* Yazılı Talep 1
Tefsir metnindeki "Ehli Sünnetin menheci de" diye başlayan paragrafı, ana bilgilerini koruyarak madde madde yeniden yazın.
* Yazılı Talep 2
Tefsir metnine göre Ebu Cafer er-Razi, Ebu Aliye'nin sözünü kimin kanalıyla nakleder?
* Yazılı Talep 3
Tefsir metnini kaldığı son cümleden itibaren sürdürün.

Emrulevvel

"…فَاعْلَمْ أَنَّهُ لَا إِلَهَ إِلَّا اللَّهُ" İlk Emir الأ مر ألأول Emrul Evvel

Hamd alemlerin Rabbi Allah’a, salat ve selam gönderilmiş bütün nebilere olsun. Bundan sonra;
“Onlar, ille de buluttan gölgeler içinde Allah’ın ve meleklerin gelmesini mi beklerler? Halbuki iş bitirilmiştir. Bütün işler yalnızca Allah’a döndürülür.” (Bakara/210)
وقا ابو جعفر الرازي عن الربيع بن انس عن ابي العا لية هَلْ يَنْظُرُونَ اِلَّٓا اَنْ يَأْتِيَهُمُ اللّٰهُ ف۪ي ظُلَلٍ مِنَ الْغَمَامِ وَالْمَلٰٓئِكَةُ وَقُضِيَ الْاَمْرُۜ
يجيون فئ ظلل من الخمام ولله تعالئ يجيء فيما يشاء
Ebu Cafer er-Razi, Rebi’ b. Enes kanalıyla Ebu Aliye rahimehullah’dan, “Onlar, ille de buluttan gölgeler içinde Allah’ın ve meleklerin gelmesini mi beklerler.” onun bu ayetin tefsirinde şöyle dediğini nakleder. Melekler buluttan gölgeler içinde gelirler, Allah Te’ala ise dilediği şekilde gelir.” ( İbn Kesir Sahih Eser)
Ehli Sünnetin menheci de bir ayeti tefsir ederken taabinin tefsirine bakmaktır. Ebu Aliyye rahimehullah bu ayeti tefsir ederken melekler bulutlar içerisinde gelecekler demiştir. Allah’u Teala’da dilediği şekilde gelir demiştir. Taabinin büyüklerinden tefsir geldiği zaman başka görüşe itibar edilmez.
Allah, Muhammed sallallahu aleyhi ve sellem’i inkar edenleri tehdit ederek şöyle buyuruyor: “Onlar, ille de buluttan gölgeler içinde Allah’ın ve meleklerin gelmesini mi beklerler?” Yani, Allah’ın ilkinden sonuncusuna tüm insanlar hakkında hüküm vermek, iyiye iyilikle (mükafat), kötüye kötülükle (ceza) olmak üzere herkese ameline göre mukabelede bulunmak üzere gelmesini mi bekliyorlar?

* Materyal
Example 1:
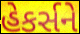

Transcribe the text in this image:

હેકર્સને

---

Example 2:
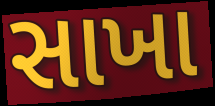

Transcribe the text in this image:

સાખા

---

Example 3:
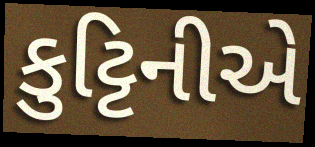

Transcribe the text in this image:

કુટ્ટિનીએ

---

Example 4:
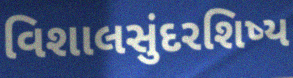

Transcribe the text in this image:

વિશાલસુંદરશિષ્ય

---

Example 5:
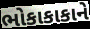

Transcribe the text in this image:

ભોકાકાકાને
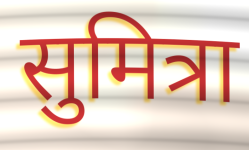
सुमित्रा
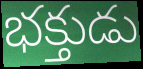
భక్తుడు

--

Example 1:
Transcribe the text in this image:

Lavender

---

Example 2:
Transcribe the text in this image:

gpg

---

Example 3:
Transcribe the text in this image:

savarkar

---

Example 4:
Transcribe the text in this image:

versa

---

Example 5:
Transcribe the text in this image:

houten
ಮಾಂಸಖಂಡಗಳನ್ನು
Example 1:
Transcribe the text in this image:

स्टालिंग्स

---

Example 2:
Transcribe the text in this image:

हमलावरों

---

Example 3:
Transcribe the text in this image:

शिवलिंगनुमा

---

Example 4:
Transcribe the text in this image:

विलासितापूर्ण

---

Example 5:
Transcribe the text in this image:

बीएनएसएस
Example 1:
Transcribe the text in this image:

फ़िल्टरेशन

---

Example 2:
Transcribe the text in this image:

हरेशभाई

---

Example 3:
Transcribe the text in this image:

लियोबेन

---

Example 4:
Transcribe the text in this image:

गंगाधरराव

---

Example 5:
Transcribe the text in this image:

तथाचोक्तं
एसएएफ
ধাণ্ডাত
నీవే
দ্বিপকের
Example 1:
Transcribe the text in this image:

==

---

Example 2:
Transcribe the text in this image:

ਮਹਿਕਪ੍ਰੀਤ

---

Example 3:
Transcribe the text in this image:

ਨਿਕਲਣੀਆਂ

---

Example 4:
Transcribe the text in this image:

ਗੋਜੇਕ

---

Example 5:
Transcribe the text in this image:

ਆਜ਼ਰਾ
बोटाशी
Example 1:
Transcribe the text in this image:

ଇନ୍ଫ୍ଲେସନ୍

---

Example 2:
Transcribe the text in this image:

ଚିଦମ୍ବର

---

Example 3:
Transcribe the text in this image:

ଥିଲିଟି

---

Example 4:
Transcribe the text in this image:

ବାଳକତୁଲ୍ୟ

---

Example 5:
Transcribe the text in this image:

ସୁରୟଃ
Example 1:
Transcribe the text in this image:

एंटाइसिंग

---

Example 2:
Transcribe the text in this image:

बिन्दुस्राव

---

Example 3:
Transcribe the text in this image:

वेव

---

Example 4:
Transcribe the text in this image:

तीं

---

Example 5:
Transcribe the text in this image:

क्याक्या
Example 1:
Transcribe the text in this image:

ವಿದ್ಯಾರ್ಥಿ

* Alıştırma Sonucu 1
- Ehli Sünnet'in menheci, bir ayeti tefsir ederken taabinin tefsirine bakmaktır.
- Ebu Aliyye bu ayeti, meleklerin bulutlar içinde geleceği, Allah Teâlâ'nın ise dilediği şekilde geleceği biçiminde tefsir etmiştir.
- Taabinin büyüklerinden bir tefsir geldiğinde başka görüşe itibar edilmez.

* Alıştırma Sonucu 2
Rebi' b. Enes kanalıyla.

* Alıştırma Sonucu 3
“Onlar ancak kendilerine meleklerin gelmesini veya Rabbinin gelmesini yahut Rabbinin bazı alametlerinin gelmesini bekliyorlar.” (Enam/158)
Allah azze ve celle kendisini inkar ve reddeden, Rasullerine karşı gelen, ayetlerini yalanlayan ve yolundan alıkoyan kafirleri tehdit ederek şöyle buyuruyor: “Onlar ancak kendilerine meleklerin gelmesini veya Rabbinin gelmesini yahut Rabbinin bazı alametlerinin gelmesini mi bekliyorlar?” Allah’ın gelmesi ahirette, Allah’ın bazı ayetlerinin gelmesi ise kıyamet kopmadan önce, onun alamet ve işaretleri olarak gerçekleşecektir. (İbn Kesir)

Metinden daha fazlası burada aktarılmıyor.